On the positive side, healthcare providers today are more experienced in managing mothers of multiples and their babies. Training has improved, and research continues into medications that may help prevent complications. However, many health risks associated with twin pregnancies remain unaddressed. “Currently, we don’t have treatments—we simply monitor and respond,” stated Dr. Jordan. “To enhance the lives of pregnant women and infants, having one baby at a time is preferable.”
The American Society for Reproductive Medicine (ASRM) supports this view, advocating for single embryo transfers for women under 35 during their initial rounds of IVF to optimize outcomes. Despite this guidance, the implementation of elective single-embryo transfer (eSET) has been slow, as the high costs of IVF lead many women grappling with infertility to opt for multiple embryo transfers.

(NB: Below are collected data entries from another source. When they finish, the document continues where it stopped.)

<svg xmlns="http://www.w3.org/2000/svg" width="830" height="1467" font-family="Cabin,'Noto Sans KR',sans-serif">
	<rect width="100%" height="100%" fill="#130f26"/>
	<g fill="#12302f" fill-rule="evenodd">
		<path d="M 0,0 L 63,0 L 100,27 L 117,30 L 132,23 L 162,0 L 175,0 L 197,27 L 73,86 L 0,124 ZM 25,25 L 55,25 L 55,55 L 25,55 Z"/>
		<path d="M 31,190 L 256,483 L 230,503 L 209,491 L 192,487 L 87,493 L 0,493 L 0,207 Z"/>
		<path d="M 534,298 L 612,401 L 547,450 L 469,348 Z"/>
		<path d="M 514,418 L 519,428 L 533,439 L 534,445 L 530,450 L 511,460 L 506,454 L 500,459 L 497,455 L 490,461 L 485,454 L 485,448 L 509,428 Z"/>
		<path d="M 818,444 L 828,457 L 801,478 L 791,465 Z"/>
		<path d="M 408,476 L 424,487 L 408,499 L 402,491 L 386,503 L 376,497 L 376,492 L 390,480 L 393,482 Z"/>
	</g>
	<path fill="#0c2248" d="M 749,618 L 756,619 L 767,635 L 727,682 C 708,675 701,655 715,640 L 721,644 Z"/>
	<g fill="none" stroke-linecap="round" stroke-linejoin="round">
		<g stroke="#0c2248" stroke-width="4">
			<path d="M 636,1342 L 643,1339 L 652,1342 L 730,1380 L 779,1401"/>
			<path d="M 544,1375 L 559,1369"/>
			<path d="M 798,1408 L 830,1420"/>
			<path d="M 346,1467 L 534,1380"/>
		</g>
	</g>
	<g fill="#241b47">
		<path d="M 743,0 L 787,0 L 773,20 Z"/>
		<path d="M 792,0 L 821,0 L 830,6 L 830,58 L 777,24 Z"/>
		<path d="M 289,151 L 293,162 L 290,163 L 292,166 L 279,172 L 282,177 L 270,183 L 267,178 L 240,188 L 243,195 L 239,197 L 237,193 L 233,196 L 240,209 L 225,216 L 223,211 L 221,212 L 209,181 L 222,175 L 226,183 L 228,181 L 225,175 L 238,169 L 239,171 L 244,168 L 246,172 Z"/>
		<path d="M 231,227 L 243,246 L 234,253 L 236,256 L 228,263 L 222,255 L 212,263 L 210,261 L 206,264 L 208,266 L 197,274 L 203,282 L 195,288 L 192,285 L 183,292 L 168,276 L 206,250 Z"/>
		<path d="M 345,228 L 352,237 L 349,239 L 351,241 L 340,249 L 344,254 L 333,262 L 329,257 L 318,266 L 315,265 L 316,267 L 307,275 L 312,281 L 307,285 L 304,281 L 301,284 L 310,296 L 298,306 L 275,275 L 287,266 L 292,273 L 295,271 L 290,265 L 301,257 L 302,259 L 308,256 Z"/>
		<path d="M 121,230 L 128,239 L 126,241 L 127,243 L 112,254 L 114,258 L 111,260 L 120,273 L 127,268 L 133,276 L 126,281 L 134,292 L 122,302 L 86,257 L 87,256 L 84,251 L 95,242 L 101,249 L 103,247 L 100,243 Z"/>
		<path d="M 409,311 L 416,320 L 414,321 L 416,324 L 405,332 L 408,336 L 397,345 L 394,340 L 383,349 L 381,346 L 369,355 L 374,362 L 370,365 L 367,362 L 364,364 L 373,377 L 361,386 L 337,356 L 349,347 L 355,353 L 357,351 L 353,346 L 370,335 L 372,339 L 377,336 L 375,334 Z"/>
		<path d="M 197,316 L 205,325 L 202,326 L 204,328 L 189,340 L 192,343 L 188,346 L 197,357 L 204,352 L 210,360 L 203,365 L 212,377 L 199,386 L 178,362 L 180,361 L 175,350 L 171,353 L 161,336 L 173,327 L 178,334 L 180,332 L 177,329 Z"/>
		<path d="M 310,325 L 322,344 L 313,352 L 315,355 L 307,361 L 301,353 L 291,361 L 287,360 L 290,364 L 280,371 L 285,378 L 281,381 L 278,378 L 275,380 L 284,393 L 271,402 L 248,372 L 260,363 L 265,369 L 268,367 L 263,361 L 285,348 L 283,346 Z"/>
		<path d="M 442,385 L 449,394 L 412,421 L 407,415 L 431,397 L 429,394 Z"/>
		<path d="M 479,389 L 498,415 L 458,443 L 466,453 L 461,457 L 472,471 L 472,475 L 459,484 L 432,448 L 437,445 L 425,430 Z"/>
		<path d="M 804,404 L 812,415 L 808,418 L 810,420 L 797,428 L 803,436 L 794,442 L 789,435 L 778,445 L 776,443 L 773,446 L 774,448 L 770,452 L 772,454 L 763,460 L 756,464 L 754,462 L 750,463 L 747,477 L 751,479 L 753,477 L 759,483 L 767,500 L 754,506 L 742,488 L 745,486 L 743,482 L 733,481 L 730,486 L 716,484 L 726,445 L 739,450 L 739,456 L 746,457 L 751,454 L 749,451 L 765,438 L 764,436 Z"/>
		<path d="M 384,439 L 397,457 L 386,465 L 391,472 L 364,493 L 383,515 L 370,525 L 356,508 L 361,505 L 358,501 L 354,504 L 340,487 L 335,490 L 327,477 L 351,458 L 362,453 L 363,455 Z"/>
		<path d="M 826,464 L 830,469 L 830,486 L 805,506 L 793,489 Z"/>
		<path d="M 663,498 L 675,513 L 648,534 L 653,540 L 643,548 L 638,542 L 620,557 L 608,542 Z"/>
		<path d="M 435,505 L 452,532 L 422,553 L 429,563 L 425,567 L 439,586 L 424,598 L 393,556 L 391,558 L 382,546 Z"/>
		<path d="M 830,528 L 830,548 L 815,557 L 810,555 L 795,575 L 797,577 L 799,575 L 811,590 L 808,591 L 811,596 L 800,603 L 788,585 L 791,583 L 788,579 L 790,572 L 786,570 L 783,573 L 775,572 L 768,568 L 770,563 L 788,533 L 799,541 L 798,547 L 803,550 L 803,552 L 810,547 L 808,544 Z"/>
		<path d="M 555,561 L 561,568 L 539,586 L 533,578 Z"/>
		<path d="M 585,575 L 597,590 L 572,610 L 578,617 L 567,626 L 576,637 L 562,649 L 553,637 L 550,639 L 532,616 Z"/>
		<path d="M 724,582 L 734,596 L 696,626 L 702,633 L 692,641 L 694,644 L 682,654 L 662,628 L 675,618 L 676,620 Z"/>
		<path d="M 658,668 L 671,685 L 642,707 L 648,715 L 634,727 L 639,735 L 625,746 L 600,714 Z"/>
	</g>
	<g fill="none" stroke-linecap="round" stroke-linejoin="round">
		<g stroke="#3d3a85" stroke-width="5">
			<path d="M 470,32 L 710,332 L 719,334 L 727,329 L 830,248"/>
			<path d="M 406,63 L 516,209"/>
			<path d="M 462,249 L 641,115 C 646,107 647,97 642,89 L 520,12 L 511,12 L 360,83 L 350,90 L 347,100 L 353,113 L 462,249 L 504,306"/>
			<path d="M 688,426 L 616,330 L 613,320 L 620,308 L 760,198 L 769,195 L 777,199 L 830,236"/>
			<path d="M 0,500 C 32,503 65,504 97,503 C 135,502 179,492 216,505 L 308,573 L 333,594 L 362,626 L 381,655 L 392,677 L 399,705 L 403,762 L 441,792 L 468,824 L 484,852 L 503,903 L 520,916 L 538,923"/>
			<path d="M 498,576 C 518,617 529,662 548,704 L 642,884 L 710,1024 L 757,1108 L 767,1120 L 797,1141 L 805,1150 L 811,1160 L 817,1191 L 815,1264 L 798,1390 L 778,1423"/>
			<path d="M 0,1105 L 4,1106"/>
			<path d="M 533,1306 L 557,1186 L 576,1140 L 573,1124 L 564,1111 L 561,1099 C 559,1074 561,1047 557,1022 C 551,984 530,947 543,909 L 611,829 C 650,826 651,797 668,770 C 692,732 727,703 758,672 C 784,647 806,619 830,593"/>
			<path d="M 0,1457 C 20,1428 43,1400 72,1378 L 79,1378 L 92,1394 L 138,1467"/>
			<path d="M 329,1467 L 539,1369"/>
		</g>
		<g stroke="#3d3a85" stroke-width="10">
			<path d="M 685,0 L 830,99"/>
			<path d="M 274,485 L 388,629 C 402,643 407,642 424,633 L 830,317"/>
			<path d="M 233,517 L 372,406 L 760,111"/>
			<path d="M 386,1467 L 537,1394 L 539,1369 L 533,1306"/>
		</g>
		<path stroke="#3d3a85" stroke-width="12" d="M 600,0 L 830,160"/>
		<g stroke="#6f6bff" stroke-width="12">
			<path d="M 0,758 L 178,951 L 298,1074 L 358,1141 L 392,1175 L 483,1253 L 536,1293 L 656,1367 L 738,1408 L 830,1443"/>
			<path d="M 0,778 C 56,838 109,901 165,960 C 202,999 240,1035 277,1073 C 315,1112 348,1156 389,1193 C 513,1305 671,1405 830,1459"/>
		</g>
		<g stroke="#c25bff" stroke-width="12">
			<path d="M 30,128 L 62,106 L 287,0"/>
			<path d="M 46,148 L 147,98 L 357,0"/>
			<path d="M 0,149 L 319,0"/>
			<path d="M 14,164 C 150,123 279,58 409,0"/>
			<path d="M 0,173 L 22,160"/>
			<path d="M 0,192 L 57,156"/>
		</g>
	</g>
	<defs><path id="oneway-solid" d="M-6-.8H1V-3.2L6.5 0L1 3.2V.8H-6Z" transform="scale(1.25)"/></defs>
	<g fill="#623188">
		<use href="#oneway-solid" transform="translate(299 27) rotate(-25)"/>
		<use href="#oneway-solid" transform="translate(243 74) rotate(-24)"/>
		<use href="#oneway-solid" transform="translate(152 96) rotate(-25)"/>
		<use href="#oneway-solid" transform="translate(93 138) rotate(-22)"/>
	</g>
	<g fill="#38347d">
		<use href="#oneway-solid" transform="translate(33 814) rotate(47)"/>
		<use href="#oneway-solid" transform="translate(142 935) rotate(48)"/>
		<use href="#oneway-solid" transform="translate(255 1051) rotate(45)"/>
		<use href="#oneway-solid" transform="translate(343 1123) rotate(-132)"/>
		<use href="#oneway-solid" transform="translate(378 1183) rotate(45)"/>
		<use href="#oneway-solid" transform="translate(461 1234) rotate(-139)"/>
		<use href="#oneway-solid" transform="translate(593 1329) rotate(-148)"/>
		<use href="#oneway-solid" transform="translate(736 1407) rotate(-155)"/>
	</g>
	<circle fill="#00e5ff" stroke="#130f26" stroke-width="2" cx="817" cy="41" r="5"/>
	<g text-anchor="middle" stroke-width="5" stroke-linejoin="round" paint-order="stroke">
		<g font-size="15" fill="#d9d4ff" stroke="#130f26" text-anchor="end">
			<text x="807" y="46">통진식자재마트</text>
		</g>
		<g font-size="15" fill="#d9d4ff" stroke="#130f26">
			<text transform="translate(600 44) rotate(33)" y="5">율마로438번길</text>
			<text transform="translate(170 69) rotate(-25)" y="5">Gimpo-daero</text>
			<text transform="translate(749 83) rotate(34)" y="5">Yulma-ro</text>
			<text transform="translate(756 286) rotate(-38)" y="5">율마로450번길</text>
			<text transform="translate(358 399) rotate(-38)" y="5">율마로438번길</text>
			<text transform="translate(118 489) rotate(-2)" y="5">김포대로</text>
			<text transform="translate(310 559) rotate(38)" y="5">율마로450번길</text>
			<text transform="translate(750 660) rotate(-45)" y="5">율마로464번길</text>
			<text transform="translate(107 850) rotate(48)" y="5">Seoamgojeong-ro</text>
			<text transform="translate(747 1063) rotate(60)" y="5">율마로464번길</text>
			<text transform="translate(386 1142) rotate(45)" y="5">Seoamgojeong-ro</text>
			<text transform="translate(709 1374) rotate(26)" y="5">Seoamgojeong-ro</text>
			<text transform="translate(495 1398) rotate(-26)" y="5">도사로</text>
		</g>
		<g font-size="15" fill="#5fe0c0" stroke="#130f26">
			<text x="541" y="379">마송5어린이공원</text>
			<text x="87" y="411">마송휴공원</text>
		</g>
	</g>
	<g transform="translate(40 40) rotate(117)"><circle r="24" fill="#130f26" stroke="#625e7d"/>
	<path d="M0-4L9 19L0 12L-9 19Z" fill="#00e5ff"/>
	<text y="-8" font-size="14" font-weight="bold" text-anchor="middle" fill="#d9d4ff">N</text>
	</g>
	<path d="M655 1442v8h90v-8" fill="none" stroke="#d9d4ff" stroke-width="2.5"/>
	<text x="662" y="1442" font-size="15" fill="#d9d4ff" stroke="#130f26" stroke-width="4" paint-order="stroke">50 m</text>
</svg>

As advancements in fertility science progress, this trend may shift. For now, the reality of twin births is significant and likely to persist. Watching my daughters embrace each other or comfort one another during tough moments brings me joy, even if they occasionally bicker. Their bond is a beautiful reminder that more love in the world is always welcome.
Next in this series: Twins in educational settings and the unique challenges faced by multiple births.
For more insights on home insemination, check out our article on at-home insemination kits. For more information on fertility and pregnancy, visit UCSF’s fertility insurance FAQ, an excellent resource. Additionally, explore bridal beauty tips for those embarking on their parenthood journey.
Summary: The rise in twin births, largely attributed to advancements in fertility treatments, presents unique challenges and risks for mothers and their babies. Twin pregnancies require more medical supervision, often lead to higher delivery costs, and increase the likelihood of complications. As healthcare providers become more skilled in managing multiple births, the emphasis remains on ensuring healthy outcomes for both mothers and their children.